I have never been a man to run from a challenge, and I have never fled from danger or abandoned vulenerable people. I am neither a coward nor a traitor. When I was being recruited in Oklahoma City in 2002, I had to sign a paper to the effect that I had read and understood a warning from the military: "Desertion in the time war means death by a firing squad." That just about sums it up. We could do whatever we wanted to Iraqis. Yet if we ran from duty, there would be hell to pay. I will never apologize for deserting the American army. I destered an injustice and leaving was the right thing to do. I owe one apology and one apology only, and that is to the people of Iraq.

Joshua Key is part of a growing movement of war resistance within the military that also includes
Ehren Watada, Terri Johnson, Kimberly Rivera, Dean Walcott, Linjamin Mull, Augstin Aguayo, Justin Colby, Marc Train, Robert Zabala, Darrell Anderson, Kyle Snyder , Corey Glass, Jeremy Hinzman, Kevin Lee, Joshua Key, Mark Wilkerson, Patrick Hart, Ricky Clousing, Ivan Brobeck, Aidan Delgado, Pablo Paredes, Carl Webb, Jeremy Hinzman, Stephen Funk, Clifton Hicks, David Sanders, Dan Felushko, Brandon Hughey, Clifford Cornell, Joshua Despain, Joshua Casteel, Katherine Jashinski, Chris Teske, Matt Lowell, Jimmy Massey, Tim Richard, Hart Viges, Michael Blake and Kevin Benderman. In total, forty US war resisters in Canada have applied for asylum.
Information on war resistance within the military can be found at
Center on Conscience & War, The Objector, The G.I. Rights Hotline, and the War Resisters Support Campaign. Courage to Resist offers information on all public war resisters.


Reminder, a look at another activist airs tomorrow night
The Sundance Channel:Tuesday, May 22nd 9:30 pm e/pForest For The Trees (U.S. Television Premiere) -- Directed by Bernadine Mellis. Mellis follows her father, civil rights lawyer Dennis Cunningham, as he goes to federal court in 2002 on behalf of his client, the late environmental activist Judi Bari.
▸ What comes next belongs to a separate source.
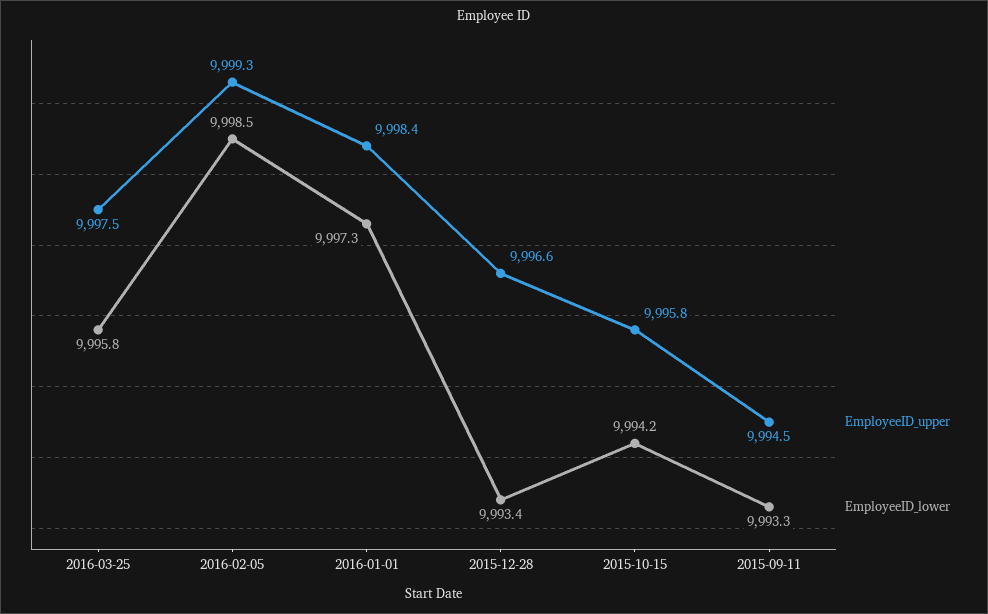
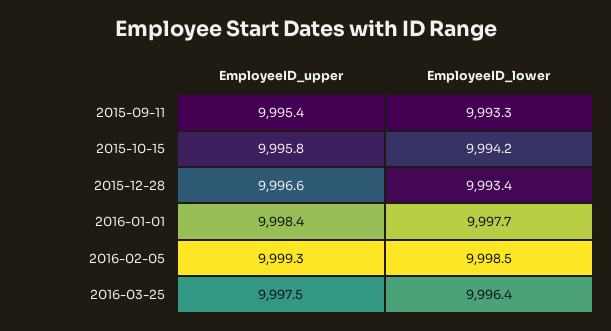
EmployeeID_lower, 2016-03-25: 9995.8 -> 9996.4
EmployeeID_lower, 2016-01-01: 9997.3 -> 9997.7
EmployeeID_upper, 2015-09-11: 9994.5 -> 9995.4

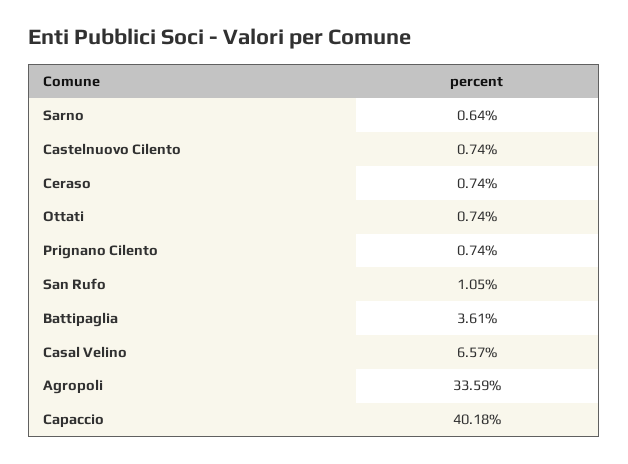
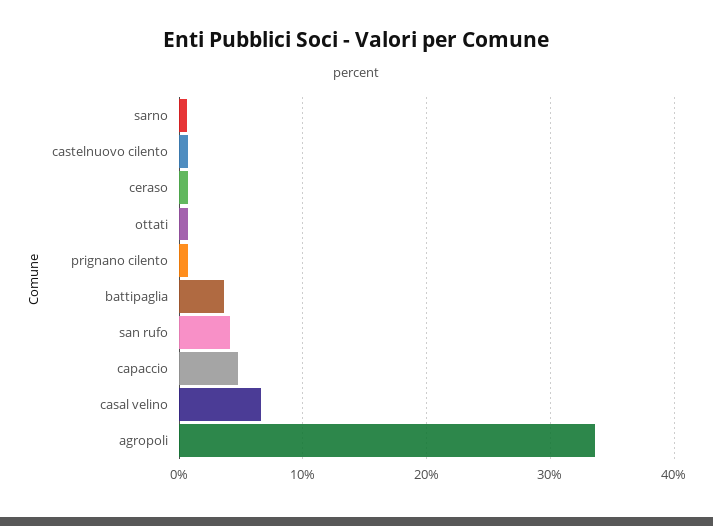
San Rufo: 1.05 -> 4
Capaccio: 40.18 -> 5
A leader of EarthFirst!, Bari was injured in a car bombing as she prepared for 1990's "Redwood Summer," a peaceful action protesting the logging of old-growth redwoods in Northern California. Arrested for the crime but never charged, Bari believed she was targeted in order to discredit her organization and sued the FBI and the Oakland Police. A suspenseful chronicle of an important trial, Forest for the Trees is also a profile of a dynamic and funny woman, who earned the respect of loggers as well as environmentalists.